I Shouldn't But I Do
Ok - I know I shouldn't get my panties in a twist about comments that are left by certain people that refer to themselves as "anonymous". Because - yea, they don't leave their name so they must know what they are saying isn't exactly a popular opinion.
I can't help it though.
To anonymous -
DUH - of course I'm not engaged! That's exactly what the whole point of the post was. That we talked about it and our discussions were heading in another direction. Not that I'm some deranged woman who thinks that her imaginary boyfriend asked her to marry him and they rode of into the sunset together on a white horse.
I don't know why that comment got to me so much. I guess because I know how my situation "sounds" and I know how it could be perceived. That I'm a desperate crazed woman who's latching onto anything just to say she's headed towards happily ever after.
Like the kids in high school who swore up and down that they had a boyfriend/girlfriend and that they just went to another school or lived in another state.
Well I'm not a crazy woman and I do know what's real and what's not so please refrain from what Amalah refers to as the "assvice".
To think I even considered taking down the blog because of one little comment!

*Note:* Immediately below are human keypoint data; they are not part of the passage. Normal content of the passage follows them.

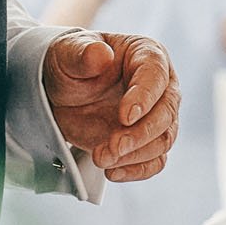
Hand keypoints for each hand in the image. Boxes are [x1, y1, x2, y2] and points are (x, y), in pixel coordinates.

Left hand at [42, 31, 180, 181]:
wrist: (59, 92)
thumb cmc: (68, 63)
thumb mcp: (67, 53)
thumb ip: (83, 52)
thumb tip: (101, 54)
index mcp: (146, 55)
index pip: (156, 75)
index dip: (144, 97)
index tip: (125, 116)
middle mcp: (159, 85)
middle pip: (167, 112)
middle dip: (141, 134)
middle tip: (114, 146)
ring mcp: (154, 115)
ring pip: (163, 140)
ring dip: (134, 154)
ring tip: (101, 157)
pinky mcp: (145, 141)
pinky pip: (154, 161)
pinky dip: (136, 170)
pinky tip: (112, 172)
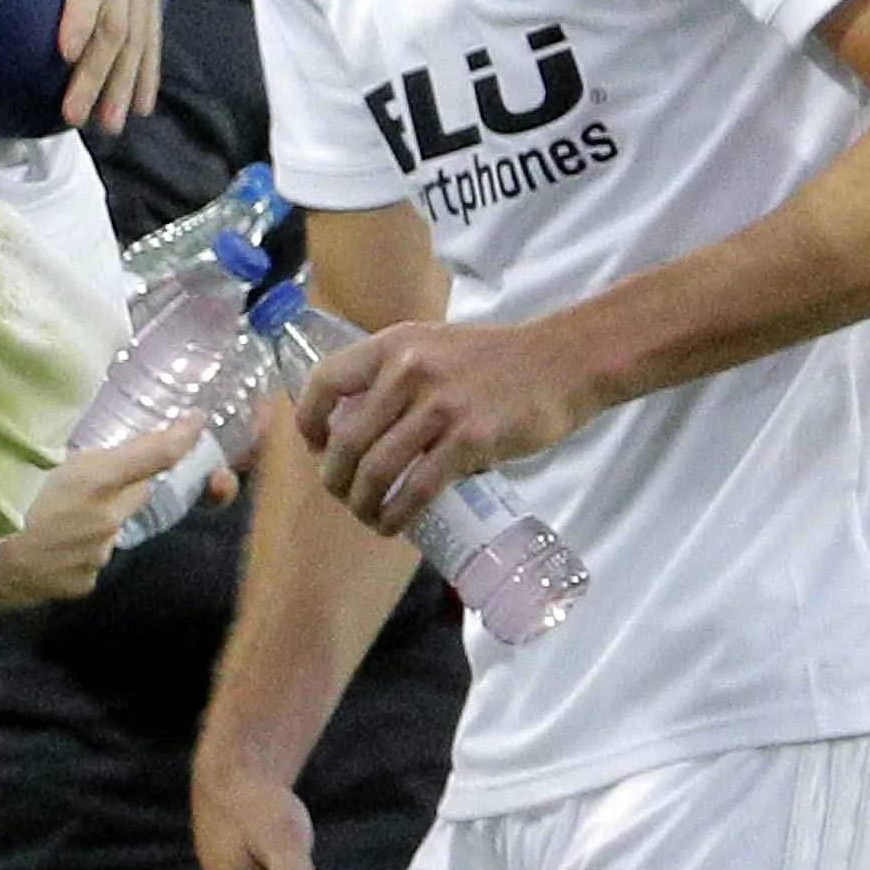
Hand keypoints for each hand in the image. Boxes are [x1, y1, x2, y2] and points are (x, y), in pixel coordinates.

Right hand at [0, 416, 220, 610]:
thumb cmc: (2, 499)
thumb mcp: (41, 461)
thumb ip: (86, 457)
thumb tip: (116, 446)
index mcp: (96, 480)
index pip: (158, 453)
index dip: (183, 435)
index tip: (196, 420)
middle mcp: (108, 519)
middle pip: (138, 492)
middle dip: (124, 484)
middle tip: (90, 481)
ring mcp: (100, 555)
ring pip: (114, 527)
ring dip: (98, 519)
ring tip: (56, 518)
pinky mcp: (88, 581)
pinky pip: (94, 557)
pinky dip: (80, 549)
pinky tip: (52, 546)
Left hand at [31, 0, 163, 134]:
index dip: (80, 14)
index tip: (64, 52)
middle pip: (115, 20)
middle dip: (96, 72)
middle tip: (73, 115)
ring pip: (137, 35)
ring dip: (123, 83)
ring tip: (108, 126)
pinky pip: (154, 31)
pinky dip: (149, 70)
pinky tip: (142, 106)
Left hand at [298, 319, 593, 534]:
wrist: (561, 362)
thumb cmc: (495, 360)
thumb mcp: (433, 346)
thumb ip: (396, 376)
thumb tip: (361, 427)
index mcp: (393, 344)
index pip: (325, 382)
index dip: (308, 423)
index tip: (316, 448)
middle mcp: (409, 370)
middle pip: (347, 440)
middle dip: (335, 479)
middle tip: (343, 496)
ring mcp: (440, 406)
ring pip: (377, 469)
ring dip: (363, 504)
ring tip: (367, 516)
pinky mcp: (470, 440)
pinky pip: (418, 488)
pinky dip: (398, 514)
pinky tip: (395, 525)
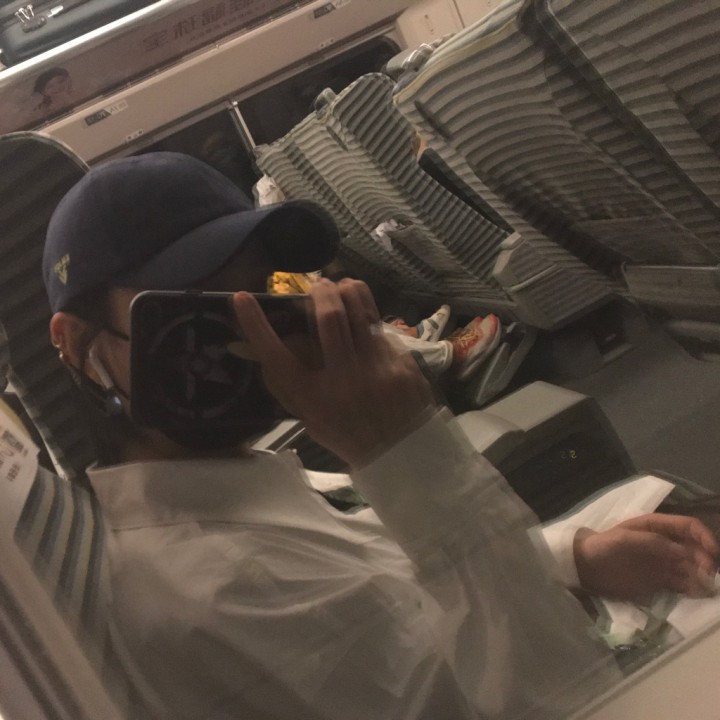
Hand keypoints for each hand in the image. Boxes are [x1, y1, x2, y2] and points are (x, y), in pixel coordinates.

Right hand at [233, 279, 434, 466]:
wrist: (400, 452)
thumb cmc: (347, 433)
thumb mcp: (311, 416)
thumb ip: (291, 384)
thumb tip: (262, 348)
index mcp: (312, 397)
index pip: (276, 355)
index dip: (255, 325)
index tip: (241, 297)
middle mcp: (342, 379)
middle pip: (328, 317)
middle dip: (321, 292)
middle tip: (319, 285)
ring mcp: (375, 368)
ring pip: (360, 311)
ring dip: (348, 291)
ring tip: (343, 287)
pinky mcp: (400, 362)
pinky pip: (381, 328)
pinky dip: (371, 318)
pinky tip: (367, 321)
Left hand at [574, 513, 719, 600]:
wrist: (586, 567)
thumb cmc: (602, 546)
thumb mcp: (624, 539)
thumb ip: (653, 543)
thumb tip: (684, 552)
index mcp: (656, 527)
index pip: (689, 527)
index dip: (704, 537)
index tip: (713, 553)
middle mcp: (665, 544)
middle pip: (696, 549)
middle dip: (706, 561)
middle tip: (708, 576)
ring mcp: (663, 563)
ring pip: (692, 568)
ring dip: (703, 577)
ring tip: (706, 588)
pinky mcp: (660, 581)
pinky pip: (683, 584)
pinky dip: (693, 589)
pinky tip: (697, 594)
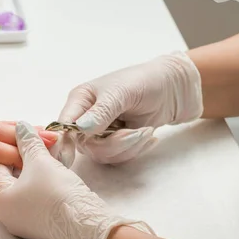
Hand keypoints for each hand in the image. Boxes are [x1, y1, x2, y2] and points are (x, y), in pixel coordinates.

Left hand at [0, 121, 152, 238]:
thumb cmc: (58, 193)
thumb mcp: (41, 161)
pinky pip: (37, 197)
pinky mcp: (43, 224)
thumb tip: (20, 127)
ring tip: (52, 151)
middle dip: (26, 155)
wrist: (89, 226)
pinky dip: (44, 181)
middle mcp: (8, 214)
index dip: (11, 146)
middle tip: (43, 140)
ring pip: (26, 186)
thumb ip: (28, 142)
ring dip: (38, 167)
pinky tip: (58, 168)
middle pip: (11, 176)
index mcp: (0, 200)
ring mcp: (25, 222)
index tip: (28, 135)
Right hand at [54, 52, 202, 166]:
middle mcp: (85, 119)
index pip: (64, 125)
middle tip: (137, 132)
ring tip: (147, 131)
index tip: (77, 152)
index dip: (65, 141)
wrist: (175, 89)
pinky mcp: (115, 144)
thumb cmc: (146, 81)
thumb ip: (101, 111)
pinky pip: (117, 158)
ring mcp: (100, 133)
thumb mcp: (123, 92)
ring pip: (102, 155)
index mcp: (80, 101)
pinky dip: (136, 149)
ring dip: (128, 147)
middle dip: (114, 144)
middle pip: (85, 146)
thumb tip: (81, 128)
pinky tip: (148, 134)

I'm a thin skinned girl - which I'm sure is obvious from my writings about my relationship. I've tried to toughen up but I can't help it - and quite frankly I like that I wear my emotions for the world to see. It makes me capable of vulnerability and love.
Ok - enough defending myself.
We're still headed in the same direction as we were in my last post. We talked again on Sunday night and many more things were clarified, many more fears were voiced, and the decision still holds that we are planning to be married in about 1.5 years. However we've both decided to not announce anything until a ring is on my finger and my hand in marriage has been officially requested by Mr.M from my father.

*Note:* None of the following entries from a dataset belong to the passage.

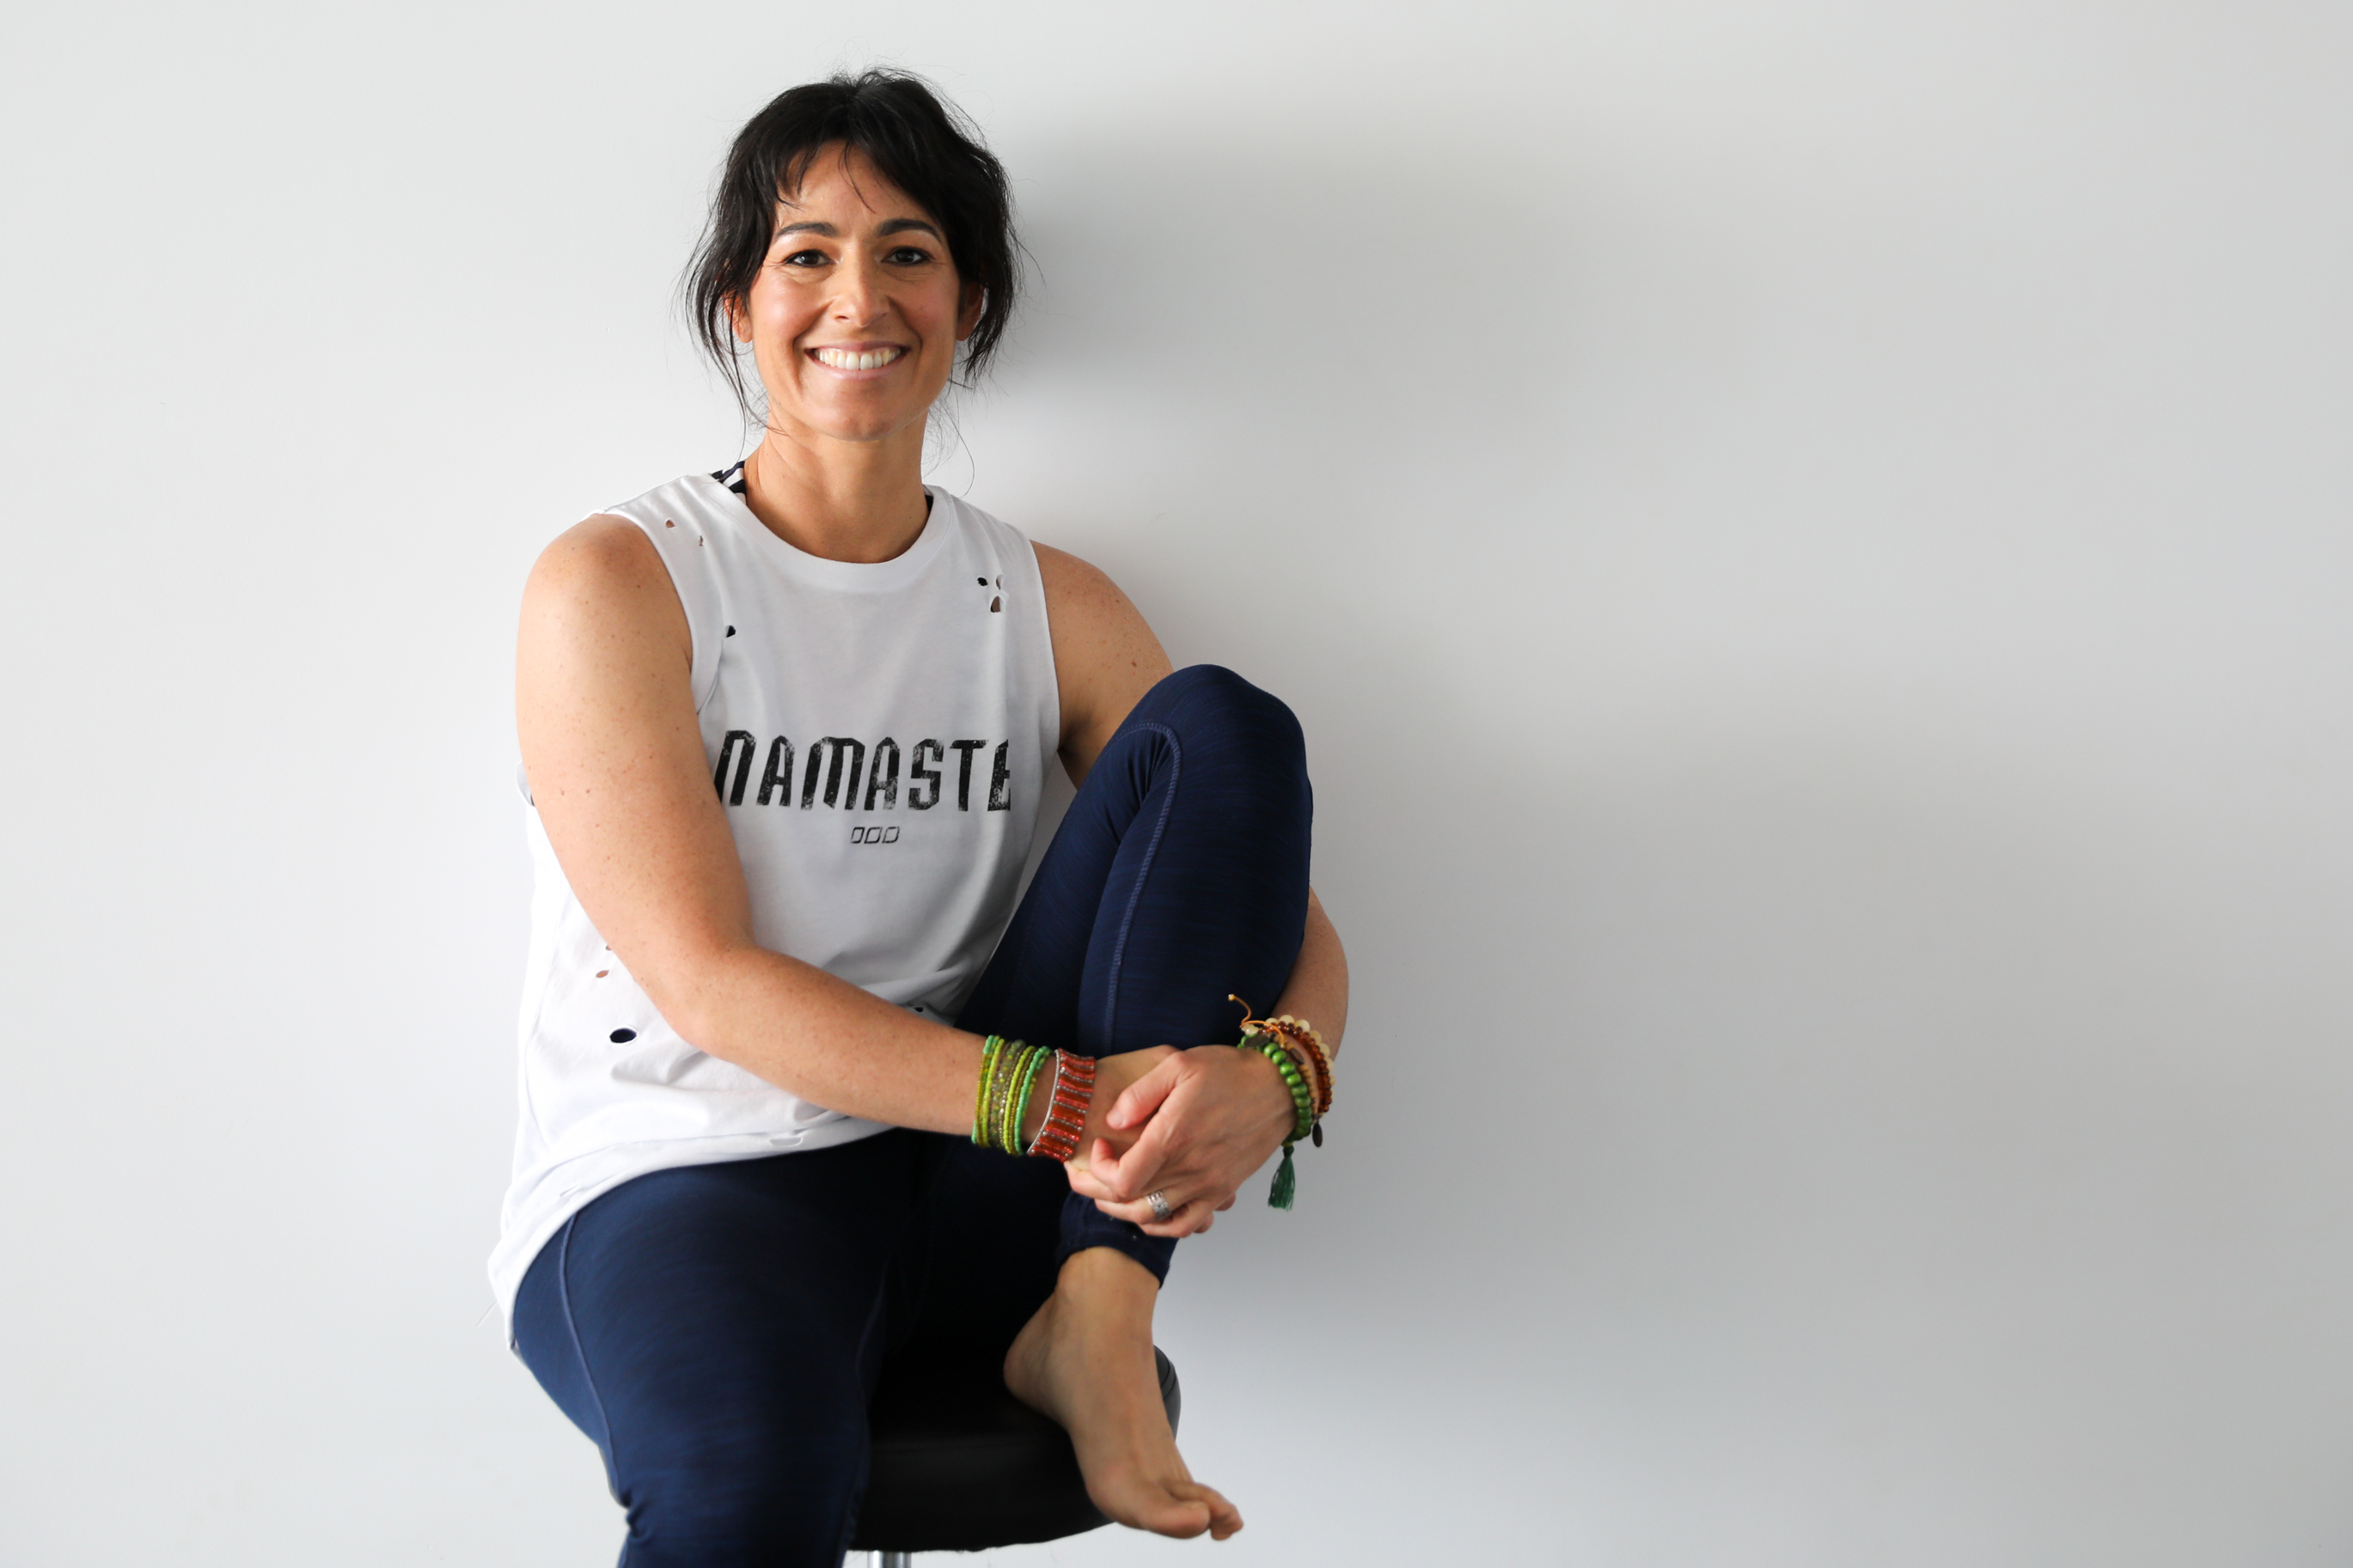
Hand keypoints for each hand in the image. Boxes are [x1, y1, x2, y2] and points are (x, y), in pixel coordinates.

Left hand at [1063, 1044, 1297, 1237]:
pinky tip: (1148, 1213)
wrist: (1278, 1088)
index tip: (1099, 1146)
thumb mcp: (1178, 1065)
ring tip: (1109, 1193)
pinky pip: (1188, 1225)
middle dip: (1096, 1193)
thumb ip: (1140, 1094)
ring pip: (1153, 1218)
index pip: (1121, 1180)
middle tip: (1084, 1176)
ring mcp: (1208, 1185)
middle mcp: (1190, 1169)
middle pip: (1129, 1203)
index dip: (1098, 1171)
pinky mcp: (1222, 1191)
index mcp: (1174, 1138)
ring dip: (1122, 1210)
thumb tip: (1113, 1121)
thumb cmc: (1228, 1072)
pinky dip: (1162, 1226)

Nothing is real yet. It's all talk - but it's good talk. The kind that leaves you feeling loved and in it together rather than battling upstream alone. Because at the end of it all he says "I choose you" and no sweeter words have been uttered to me by anyone - ever.
1 Comments:
And you know that you both are working to make it work. Not matter what happens, you tried. Way better than just giving up. And hey, isn't that what love is about? (Corney, but true!!!)